─── Recorded data ───

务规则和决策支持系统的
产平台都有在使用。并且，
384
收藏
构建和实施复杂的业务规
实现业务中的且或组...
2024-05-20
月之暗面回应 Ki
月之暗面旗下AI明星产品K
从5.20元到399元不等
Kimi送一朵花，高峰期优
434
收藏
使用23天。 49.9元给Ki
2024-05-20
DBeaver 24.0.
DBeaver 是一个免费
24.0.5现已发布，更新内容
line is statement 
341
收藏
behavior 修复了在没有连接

───

Exercise goal
Would you please give all of the entries above once more, exactly as they are?

Result below
务规则和决策支持系统的
产平台都有在使用。并且，
384
收藏
构建和实施复杂的业务规
实现业务中的且或组...
2024-05-20
月之暗面回应 Ki
月之暗面旗下AI明星产品K
从5.20元到399元不等
Kimi送一朵花，高峰期优
434
收藏
使用23天。 49.9元给Ki
2024-05-20
DBeaver 24.0.
DBeaver 是一个免费
24.0.5现已发布，更新内容
line is statement 
341
收藏
behavior 修复了在没有连接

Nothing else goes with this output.